◆ **TASKS TO COMPLETE**
1: Retype the stretch of the choir concert article from "Japanese Choir to" through "Cookham at 8 p.m.", keeping every word and mark as it stands.
2: According to the choir concert article, what was Fonte's original name?

◆ **TEXT EXTRACT**

Japanese Choir to join with Cookham’s Cantorum Choir in Landmark Concert.

During the course of last year Mr Masanobu Karasawa, the conductor of the Japanese choir ‘Fonte’, spent half a year in the United Kingdom researching British church music. One of the choirs which he contacted was Cookham’s Cantorum Choir and he came along to several rehearsals. He met choir members and even experienced the conviviality of the Jolly Farmer afterwards making his own contribution by teaching them all the art of origami!  They all got on so well that the idea was formed for Cantorum to join forces with Fonte the following year and perform a joint concert. Unbelievably it is all coming together for a concert which is now scheduled to take place on:

 

Sunday 17th June in Holy Trinity Church, Cookham at 8 p.m.

 

Mr Karasawa, who has come to be known as Nobu by the choir, has been leading Fonte since the winter of 1974. Fonte was originally known as the ‘Nagareyama Citizen Chorus’ but they changed the name after their 15th Annual concert. The word ‘Fonte’ means ‘fountain’ in Italian and they describe their reasons for choosing the name as fostering a desire to ‘keep singing many songs one after another like water in a fountain.’ Fonte is a leading choir in the city of Nagareyama and they sing in local festivals as well as playing a leading role in the culture of the area.

 

Fonte and Cantorum have been communicating regularly now in order to organise the whole event and it is being viewed as more of a ‘cultural exchange’ with a possibility of choir members providing ‘home stay’ for members of Fonte.  Cantorum has already had experience of this type of arrangement, as it performed joint concerts with the French ‘Ensemble Vocal de Neuilly’ in Maidenhead in 2003 and Paris in 2004. Whether Cantorum will make a trip to Japan in the future is yet to be considered!

◆ **DATASET ENTRIES**
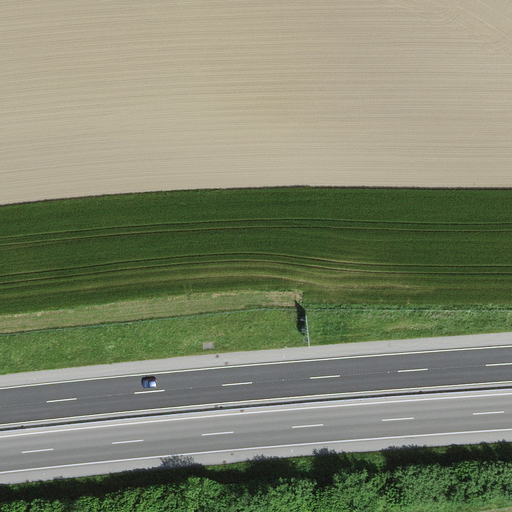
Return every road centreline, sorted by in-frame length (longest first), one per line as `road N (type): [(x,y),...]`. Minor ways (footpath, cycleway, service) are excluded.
road 1 (motorway): [(511,363),(0,407)]
road 2 (motorway): [(0,455),(511,411)]
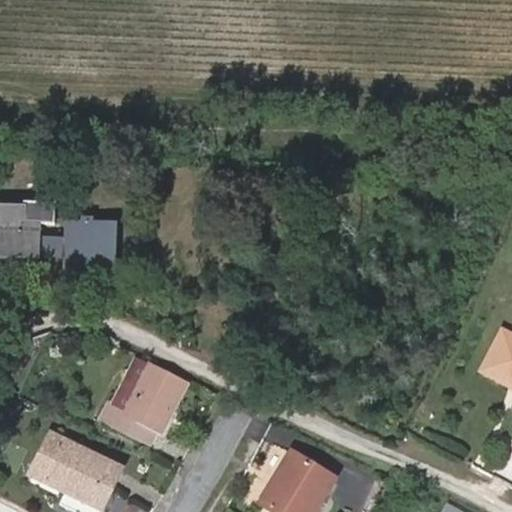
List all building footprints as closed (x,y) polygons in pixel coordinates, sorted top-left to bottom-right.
[(0,208),(0,256),(64,259),(63,278),(95,280),(97,226),(65,225),(64,243),(34,242),(35,227),(52,228),(53,203),(20,202),(20,210),(0,208)] [(112,227),(97,226),(95,280),(110,280),(112,227)] [(511,385),(511,337),(502,333),(483,370),(511,385)] [(136,361),(128,378),(138,383),(147,366),(136,361)] [(149,362),(147,366),(138,383),(128,378),(114,403),(110,401),(101,419),(151,445),(157,432),(162,434),(188,383),(149,362)] [(119,468),(49,432),(29,473),(100,508),(119,468)] [(314,511),(335,479),(291,453),(261,502),(276,511),(314,511)]
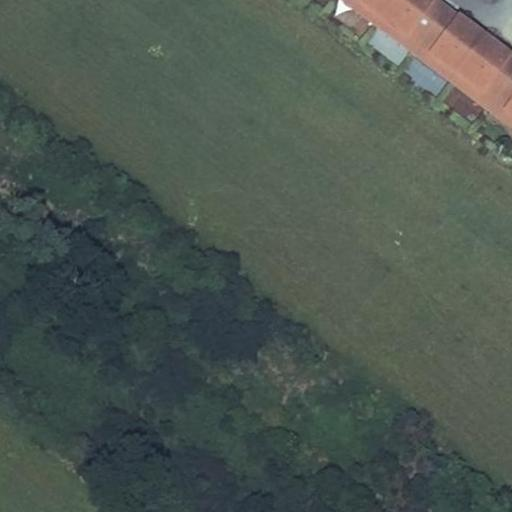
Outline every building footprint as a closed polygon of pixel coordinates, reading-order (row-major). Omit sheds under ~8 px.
[(379,14),(359,0),(343,0),(373,22),(379,14)] [(359,0),(379,14),(390,0),(359,0)] [(416,42),(437,16),(425,7),(430,0),(429,0),(390,0),(379,14),(416,42)] [(379,14),(373,22),(410,50),(416,42),(379,14)] [(471,24),(458,14),(455,19),(468,28),(471,24)] [(453,70),(482,32),(471,24),(468,28),(455,19),(449,26),(437,16),(416,42),(453,70)] [(500,63),(505,56),(492,46),(496,42),(482,32),(453,70),(490,97),(511,71),(500,63)] [(453,70),(416,42),(410,50),(447,78),(453,70)] [(508,52),(496,42),(492,46),(505,56),(508,52)] [(490,97),(453,70),(447,78),(484,105),(490,97)] [(511,113),(511,72),(511,71),(490,97),(511,113)] [(511,113),(490,97),(484,105),(511,126),(511,113)]
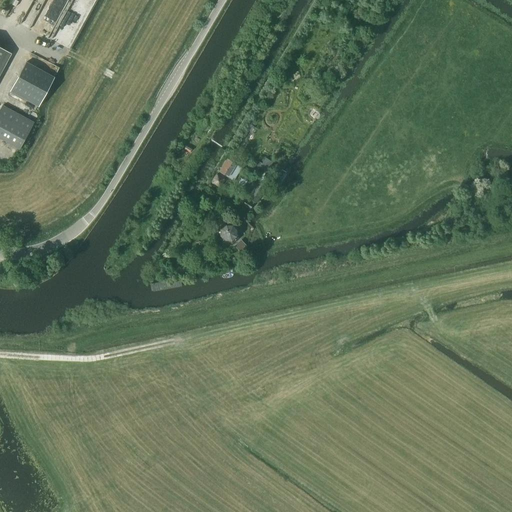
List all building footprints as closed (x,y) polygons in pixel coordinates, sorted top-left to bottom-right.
[(0,71),(10,53),(0,48),(0,71)] [(53,78),(25,62),(10,91),(38,107),(53,78)] [(2,106),(0,109),(0,139),(19,150),(34,123),(2,106)] [(227,160),(219,172),(228,178),(232,180),(240,168),(231,163),(227,160)] [(211,182),(213,183),(219,187),(223,180),(217,176),(216,175),(211,182)] [(249,210),(253,205),(246,200),(242,205),(249,210)] [(226,224),(220,229),(220,239),(226,244),(234,244),(240,239),(240,229),(234,224),(226,224)]
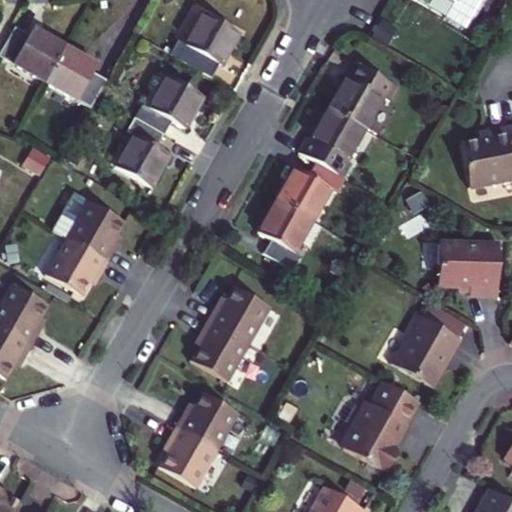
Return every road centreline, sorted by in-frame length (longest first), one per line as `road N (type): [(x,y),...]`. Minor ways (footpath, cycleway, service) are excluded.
road 1 (residential): [(63,455),(322,0)]
road 2 (residential): [(414,511),(475,403),(511,376)]
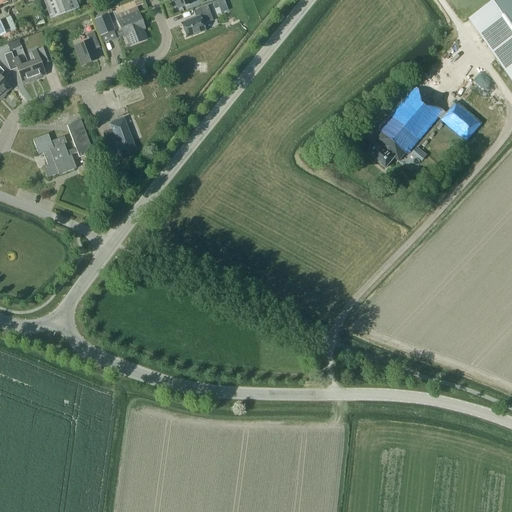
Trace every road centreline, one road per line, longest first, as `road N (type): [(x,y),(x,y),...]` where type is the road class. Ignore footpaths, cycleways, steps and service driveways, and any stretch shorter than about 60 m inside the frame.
road 1 (tertiary): [(511,423),(413,396),(202,390),(92,354),(56,326)]
road 2 (tertiary): [(111,242),(308,0)]
road 3 (residential): [(0,144),(23,108),(157,55),(166,35),(152,0)]
road 4 (residential): [(111,242),(0,195)]
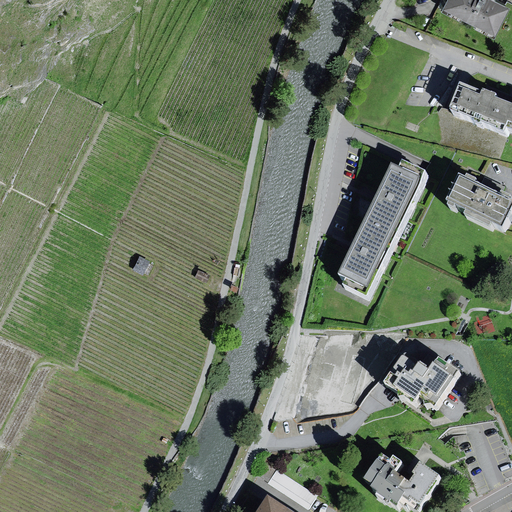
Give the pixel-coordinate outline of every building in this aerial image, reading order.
[(505,0),(446,0),(444,6),(495,32),(510,2),(505,0)] [(469,91),(459,118),(511,138),(511,108),(504,105),(505,101),(493,97),(491,100),(469,91)] [(399,172),(345,282),(375,296),(381,284),(383,285),(434,181),(410,169),(407,175),(399,172)] [(470,183),(454,212),(461,215),(463,211),(474,217),(471,222),(497,236),(500,231),(511,236),(511,233),(511,199),(510,199),(509,202),(503,199),(507,191),(493,183),(488,192),(483,189),(484,187),(475,182),(474,185),(470,183)] [(149,262),(140,257),(134,269),(143,273),(149,262)] [(199,271),(196,278),(206,282),(209,275),(199,271)] [(332,380),(347,388),(363,356),(351,350),(350,353),(338,347),(335,352),(326,347),(317,365),(335,374),(332,380)] [(412,359),(390,390),(422,412),(428,403),(443,413),(466,378),(446,365),(438,376),(412,359)] [(353,386),(342,403),(353,410),(364,393),(353,386)] [(426,511),(447,484),(428,470),(420,481),(423,483),(418,490),(401,478),(408,469),(400,463),(398,466),(390,461),(371,487),(379,493),(377,496),(396,509),(397,507),(404,511),(409,506),(417,511),(423,511),(425,511),(426,511)] [(277,471),(270,483),(309,508),(317,496),(277,471)] [(289,511),(267,498),(258,511),(289,511)]
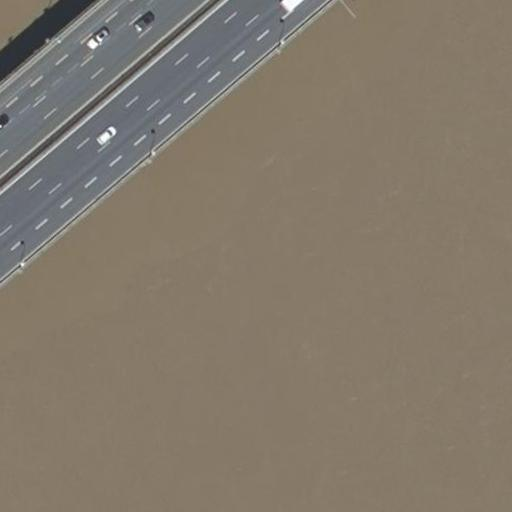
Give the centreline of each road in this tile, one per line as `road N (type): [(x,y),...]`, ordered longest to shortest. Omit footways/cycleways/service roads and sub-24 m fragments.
road 1 (trunk): [(0,223),(262,0)]
road 2 (trunk): [(170,0),(0,145)]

◆ **RESPONSES BY TASK**
1:
Japanese Choir to join with Cookham’s Cantorum Choir in Landmark Concert.

During the course of last year Mr Masanobu Karasawa, the conductor of the Japanese choir ‘Fonte’, spent half a year in the United Kingdom researching British church music. One of the choirs which he contacted was Cookham’s Cantorum Choir and he came along to several rehearsals. He met choir members and even experienced the conviviality of the Jolly Farmer afterwards making his own contribution by teaching them all the art of origami!  They all got on so well that the idea was formed for Cantorum to join forces with Fonte the following year and perform a joint concert. Unbelievably it is all coming together for a concert which is now scheduled to take place on:

 

Sunday 17th June in Holy Trinity Church, Cookham at 8 p.m.

2: The Nagareyama Citizen Chorus.